- **What you need to do**
There is material below. Print exactly the lines starting at the line with "Figure 2. Algorithmic" and ending at the line with "Figure 3. Storage-reliability-yield", ends included, and no others.

- **Data extracts**

[Start of section]

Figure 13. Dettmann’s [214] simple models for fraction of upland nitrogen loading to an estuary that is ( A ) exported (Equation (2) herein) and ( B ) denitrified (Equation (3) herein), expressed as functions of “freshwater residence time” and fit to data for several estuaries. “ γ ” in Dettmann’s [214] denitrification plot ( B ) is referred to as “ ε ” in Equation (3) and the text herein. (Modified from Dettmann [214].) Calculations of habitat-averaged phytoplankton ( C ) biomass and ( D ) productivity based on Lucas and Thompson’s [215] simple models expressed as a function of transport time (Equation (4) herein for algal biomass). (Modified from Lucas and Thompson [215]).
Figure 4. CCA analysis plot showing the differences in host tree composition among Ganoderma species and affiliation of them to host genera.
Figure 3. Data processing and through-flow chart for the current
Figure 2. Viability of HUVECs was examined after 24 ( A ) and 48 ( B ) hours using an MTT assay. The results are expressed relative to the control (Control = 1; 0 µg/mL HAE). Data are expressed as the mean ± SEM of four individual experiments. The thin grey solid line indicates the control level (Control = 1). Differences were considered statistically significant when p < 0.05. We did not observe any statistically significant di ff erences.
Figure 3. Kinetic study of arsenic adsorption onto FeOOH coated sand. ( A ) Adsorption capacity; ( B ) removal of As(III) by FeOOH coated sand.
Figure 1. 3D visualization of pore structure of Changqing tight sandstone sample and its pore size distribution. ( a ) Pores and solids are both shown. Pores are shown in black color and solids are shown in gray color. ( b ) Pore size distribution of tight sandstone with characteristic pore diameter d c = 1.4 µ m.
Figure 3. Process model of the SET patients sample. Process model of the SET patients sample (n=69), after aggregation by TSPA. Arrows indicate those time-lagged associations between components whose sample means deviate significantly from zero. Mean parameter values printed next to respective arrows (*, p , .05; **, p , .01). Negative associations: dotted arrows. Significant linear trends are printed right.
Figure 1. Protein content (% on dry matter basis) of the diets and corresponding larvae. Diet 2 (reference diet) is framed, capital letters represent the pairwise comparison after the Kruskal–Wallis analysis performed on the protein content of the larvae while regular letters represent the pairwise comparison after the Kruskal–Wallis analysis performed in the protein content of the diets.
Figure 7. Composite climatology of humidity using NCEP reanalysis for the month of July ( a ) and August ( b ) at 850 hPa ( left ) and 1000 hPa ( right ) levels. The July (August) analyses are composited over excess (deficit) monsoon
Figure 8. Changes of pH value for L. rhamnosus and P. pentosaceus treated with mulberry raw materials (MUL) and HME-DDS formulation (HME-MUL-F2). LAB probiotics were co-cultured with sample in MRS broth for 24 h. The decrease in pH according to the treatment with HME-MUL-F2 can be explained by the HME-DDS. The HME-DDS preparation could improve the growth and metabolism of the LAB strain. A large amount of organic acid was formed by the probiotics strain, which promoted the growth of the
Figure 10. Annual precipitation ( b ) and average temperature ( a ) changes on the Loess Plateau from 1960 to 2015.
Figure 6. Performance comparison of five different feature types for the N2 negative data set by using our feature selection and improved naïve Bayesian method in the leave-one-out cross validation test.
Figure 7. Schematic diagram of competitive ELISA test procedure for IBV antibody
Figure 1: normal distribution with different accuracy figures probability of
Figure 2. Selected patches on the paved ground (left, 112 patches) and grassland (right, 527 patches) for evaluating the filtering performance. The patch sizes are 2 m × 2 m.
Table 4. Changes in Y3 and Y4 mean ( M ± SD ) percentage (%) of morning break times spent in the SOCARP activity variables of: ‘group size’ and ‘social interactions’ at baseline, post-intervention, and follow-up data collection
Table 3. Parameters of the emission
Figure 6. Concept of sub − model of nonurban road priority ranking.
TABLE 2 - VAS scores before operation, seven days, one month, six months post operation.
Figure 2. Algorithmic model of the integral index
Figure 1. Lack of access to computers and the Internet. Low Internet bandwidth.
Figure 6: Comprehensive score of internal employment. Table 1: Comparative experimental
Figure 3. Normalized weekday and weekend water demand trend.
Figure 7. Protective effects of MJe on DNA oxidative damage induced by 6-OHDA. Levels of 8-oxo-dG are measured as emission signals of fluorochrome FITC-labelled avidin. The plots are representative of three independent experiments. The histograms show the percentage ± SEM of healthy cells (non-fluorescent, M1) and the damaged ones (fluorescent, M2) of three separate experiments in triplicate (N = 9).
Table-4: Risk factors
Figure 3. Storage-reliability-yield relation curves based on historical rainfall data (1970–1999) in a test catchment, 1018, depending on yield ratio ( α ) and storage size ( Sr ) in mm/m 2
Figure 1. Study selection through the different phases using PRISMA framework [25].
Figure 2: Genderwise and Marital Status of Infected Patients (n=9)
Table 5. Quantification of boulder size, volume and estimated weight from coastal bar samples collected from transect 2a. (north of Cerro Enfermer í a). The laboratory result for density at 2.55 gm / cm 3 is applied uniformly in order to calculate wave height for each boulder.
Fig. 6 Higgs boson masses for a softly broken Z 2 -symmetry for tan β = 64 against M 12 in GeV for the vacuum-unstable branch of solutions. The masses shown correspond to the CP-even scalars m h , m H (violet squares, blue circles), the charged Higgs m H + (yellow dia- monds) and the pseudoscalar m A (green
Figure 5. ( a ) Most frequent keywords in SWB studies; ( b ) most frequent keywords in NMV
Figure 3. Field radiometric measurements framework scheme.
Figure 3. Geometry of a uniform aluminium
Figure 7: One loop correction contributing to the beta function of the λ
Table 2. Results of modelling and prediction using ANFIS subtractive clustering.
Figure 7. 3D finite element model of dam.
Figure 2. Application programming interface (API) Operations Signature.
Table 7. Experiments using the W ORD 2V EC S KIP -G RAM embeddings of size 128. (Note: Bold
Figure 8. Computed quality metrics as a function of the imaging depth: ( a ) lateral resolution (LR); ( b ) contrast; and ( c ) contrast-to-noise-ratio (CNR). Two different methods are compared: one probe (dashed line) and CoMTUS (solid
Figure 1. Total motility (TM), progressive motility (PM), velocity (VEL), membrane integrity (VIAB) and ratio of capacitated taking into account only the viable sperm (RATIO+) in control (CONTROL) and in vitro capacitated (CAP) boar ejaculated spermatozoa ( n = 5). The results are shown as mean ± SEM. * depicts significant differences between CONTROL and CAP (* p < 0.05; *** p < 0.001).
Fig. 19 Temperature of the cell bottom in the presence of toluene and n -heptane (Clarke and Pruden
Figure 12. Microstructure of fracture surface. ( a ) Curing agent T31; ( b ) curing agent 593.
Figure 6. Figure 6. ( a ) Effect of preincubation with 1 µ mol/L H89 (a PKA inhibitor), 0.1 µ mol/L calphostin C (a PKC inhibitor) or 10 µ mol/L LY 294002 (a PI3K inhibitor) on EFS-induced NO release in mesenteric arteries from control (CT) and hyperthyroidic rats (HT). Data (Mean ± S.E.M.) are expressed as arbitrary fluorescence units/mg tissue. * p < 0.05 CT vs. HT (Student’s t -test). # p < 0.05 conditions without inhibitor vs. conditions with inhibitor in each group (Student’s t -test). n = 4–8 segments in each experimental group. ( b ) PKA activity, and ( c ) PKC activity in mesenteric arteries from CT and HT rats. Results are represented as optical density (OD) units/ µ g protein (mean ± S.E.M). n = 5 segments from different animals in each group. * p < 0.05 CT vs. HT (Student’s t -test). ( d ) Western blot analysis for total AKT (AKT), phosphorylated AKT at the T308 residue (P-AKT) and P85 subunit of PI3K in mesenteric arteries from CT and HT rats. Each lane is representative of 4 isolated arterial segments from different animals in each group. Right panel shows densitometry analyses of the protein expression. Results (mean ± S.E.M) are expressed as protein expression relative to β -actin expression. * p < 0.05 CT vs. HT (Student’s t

[End of section]

- **Output for this exercise**
Figure 2. Algorithmic model of the integral index
Figure 1. Lack of access to computers and the Internet. Low Internet bandwidth.
Figure 6: Comprehensive score of internal employment. Table 1: Comparative experimental
Figure 3. Normalized weekday and weekend water demand trend.
Figure 7. Protective effects of MJe on DNA oxidative damage induced by 6-OHDA. Levels of 8-oxo-dG are measured as emission signals of fluorochrome FITC-labelled avidin. The plots are representative of three independent experiments. The histograms show the percentage ± SEM of healthy cells (non-fluorescent, M1) and the damaged ones (fluorescent, M2) of three separate experiments in triplicate (N = 9).
Table-4: Risk factors
Figure 3. Storage-reliability-yield relation curves based on historical rainfall data (1970–1999) in a test catchment, 1018, depending on yield ratio ( α ) and storage size ( Sr ) in mm/m 2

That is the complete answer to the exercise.